Word for word, repeat the records, leaving every picture behind.

:: RECORDS FOR THE TASK ::
=====
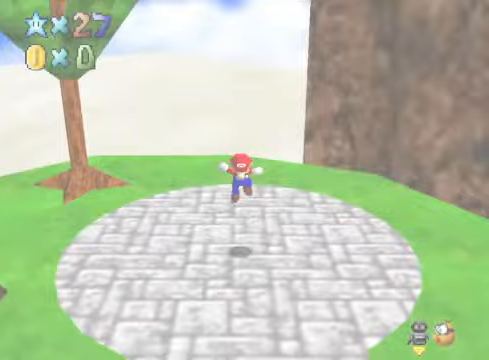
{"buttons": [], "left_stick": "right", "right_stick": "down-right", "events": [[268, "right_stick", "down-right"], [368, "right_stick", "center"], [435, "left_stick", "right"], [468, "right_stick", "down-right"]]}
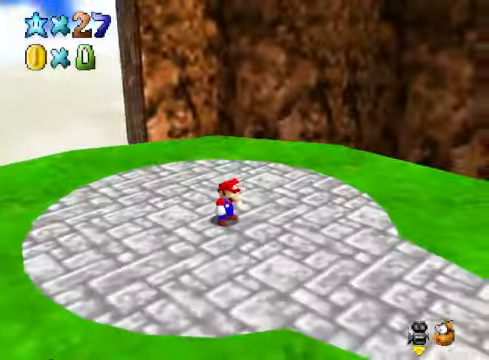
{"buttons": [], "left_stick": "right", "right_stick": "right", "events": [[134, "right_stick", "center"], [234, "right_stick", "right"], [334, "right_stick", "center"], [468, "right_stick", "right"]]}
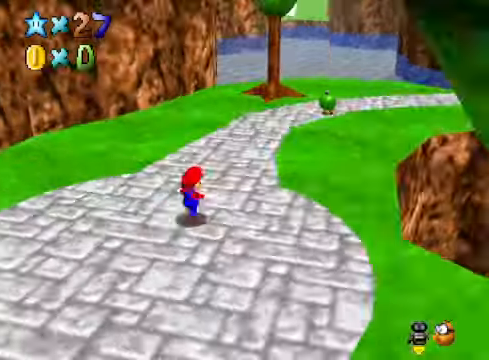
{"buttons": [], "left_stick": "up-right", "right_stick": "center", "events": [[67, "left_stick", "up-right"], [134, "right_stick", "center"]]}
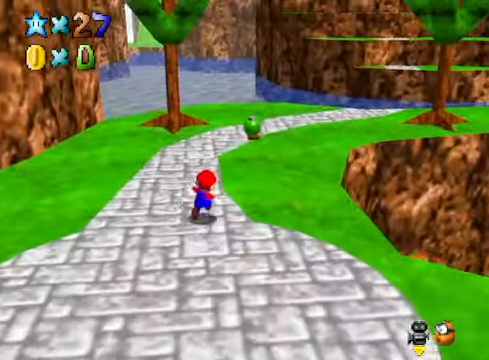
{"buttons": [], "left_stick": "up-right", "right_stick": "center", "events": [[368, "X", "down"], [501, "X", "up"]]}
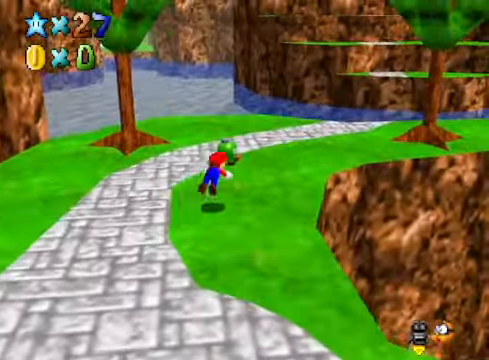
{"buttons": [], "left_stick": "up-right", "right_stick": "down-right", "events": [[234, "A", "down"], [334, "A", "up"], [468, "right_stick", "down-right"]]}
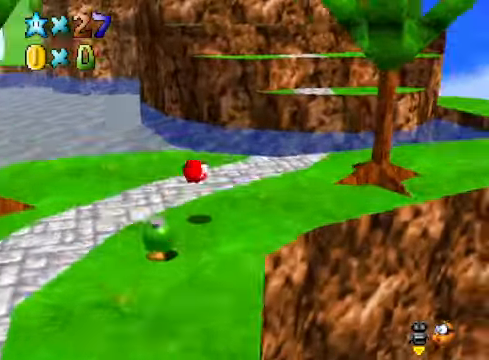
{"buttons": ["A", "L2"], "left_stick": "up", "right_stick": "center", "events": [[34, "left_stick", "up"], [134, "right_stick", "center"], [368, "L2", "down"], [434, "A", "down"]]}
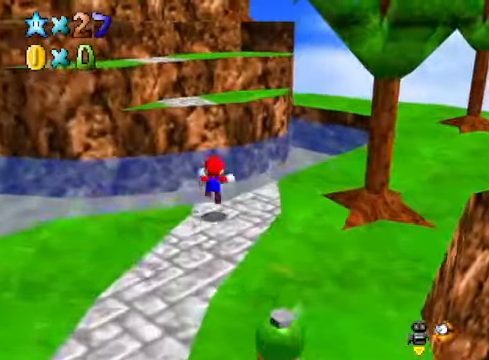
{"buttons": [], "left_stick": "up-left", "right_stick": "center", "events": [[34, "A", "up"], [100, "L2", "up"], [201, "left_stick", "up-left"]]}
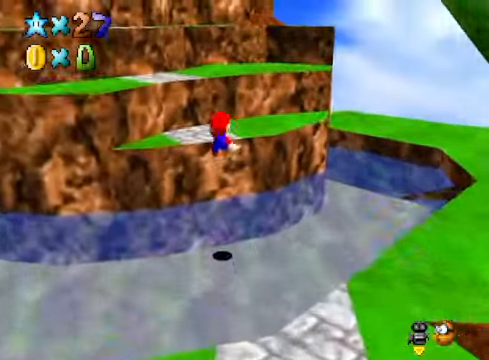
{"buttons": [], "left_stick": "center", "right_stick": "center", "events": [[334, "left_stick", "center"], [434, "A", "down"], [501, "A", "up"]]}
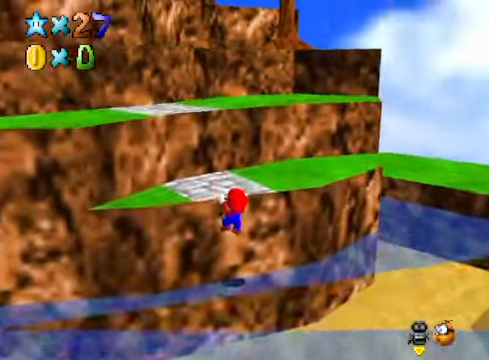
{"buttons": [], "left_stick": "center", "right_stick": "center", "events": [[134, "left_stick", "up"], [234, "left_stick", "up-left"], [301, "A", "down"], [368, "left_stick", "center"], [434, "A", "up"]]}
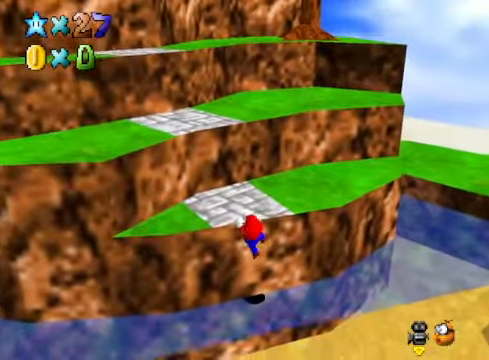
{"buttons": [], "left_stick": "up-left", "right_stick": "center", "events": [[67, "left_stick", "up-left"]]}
=====
:: SOLUTION ::
{"buttons": [], "left_stick": "right", "right_stick": "down-right", "events": [[268, "right_stick", "down-right"], [368, "right_stick", "center"], [435, "left_stick", "right"], [468, "right_stick", "down-right"]]}
{"buttons": [], "left_stick": "right", "right_stick": "right", "events": [[134, "right_stick", "center"], [234, "right_stick", "right"], [334, "right_stick", "center"], [468, "right_stick", "right"]]}
{"buttons": [], "left_stick": "up-right", "right_stick": "center", "events": [[67, "left_stick", "up-right"], [134, "right_stick", "center"]]}
{"buttons": [], "left_stick": "up-right", "right_stick": "center", "events": [[368, "X", "down"], [501, "X", "up"]]}
{"buttons": [], "left_stick": "up-right", "right_stick": "down-right", "events": [[234, "A", "down"], [334, "A", "up"], [468, "right_stick", "down-right"]]}
{"buttons": ["A", "L2"], "left_stick": "up", "right_stick": "center", "events": [[34, "left_stick", "up"], [134, "right_stick", "center"], [368, "L2", "down"], [434, "A", "down"]]}
{"buttons": [], "left_stick": "up-left", "right_stick": "center", "events": [[34, "A", "up"], [100, "L2", "up"], [201, "left_stick", "up-left"]]}
{"buttons": [], "left_stick": "center", "right_stick": "center", "events": [[334, "left_stick", "center"], [434, "A", "down"], [501, "A", "up"]]}
{"buttons": [], "left_stick": "center", "right_stick": "center", "events": [[134, "left_stick", "up"], [234, "left_stick", "up-left"], [301, "A", "down"], [368, "left_stick", "center"], [434, "A", "up"]]}
{"buttons": [], "left_stick": "up-left", "right_stick": "center", "events": [[67, "left_stick", "up-left"]]}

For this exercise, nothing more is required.